These are chat archives for dereneaton/ipyrad

Feb 2017
Feb 06 2017 16:55
Hi @isaacovercast and @dereneaton , I am running the denovo+reference pipeline, and I am getting some conflicting results. When I look at the s7 stats, I see that for some of my samples the number of refseq_mapped_reads is higher than the no. of reads_raw. Also, when I add the no. of refseq_mapped_reads and no. of refseq_unmapped_reads this is not equal (rather almost twice) to the no. of raw reads. I am interpreting the results wrong?? Also, to my surprise when using the denovo pipeline I am recovering more loci than when using reference+denovo. ANy thoughts on why the results I am getting are totally different to what I was expecting? THANKS!
Emily Warschefsky
Feb 06 2017 19:02
@isaacovercast - thanks, I bet that will fix the problem!
Isaac Overcast
Feb 06 2017 20:58
@LinaValencia85 You are correct that the mapped and unmapped counts are goofy.
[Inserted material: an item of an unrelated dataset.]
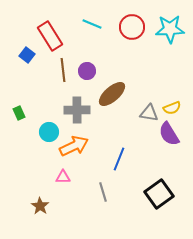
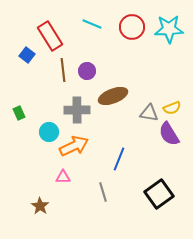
cyan star: moved 1 px left
brown ellipse: moved 1 px right, 2 px down; rotated 20 degrees clockwise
This is a known bug and I just haven't fixed it yet (#201).
As for the difference between denovo and denovo+reference it does seem counterintuitive, but also I can imagine a situation where this happens. For instance if the clustering_threshold parameter is set too high then denovo might oversplit loci. I guess it depends on how closely related your samples are, what your clustering threshold is, and the distance from your samples to the reference genome.
Feb 06 2017 21:22
@isaacovercast Thanks for the info! Are either the estimates of mapped or unmapped reads accurate? Or both are wrong? And regarding the devono vs reference, I am still trying to find an explanation. What puzzles me is that I used a clustering threshold of 0.85, and when using the denovo+reference pipeline for some samples for which a reference genome exists, I still get significantly less loci.
Amely Martins
Feb 06 2017 21:41
Hi @isaacovercast I'm working with @LinaValencia85 in the denovo+reference assembly method. I've run the samtools flagstat in the .bam files that are saved in the _refmapping folder. The stats doesn't match the stats from s7 and are very different than what I got only running BWA directly. Any thoughts?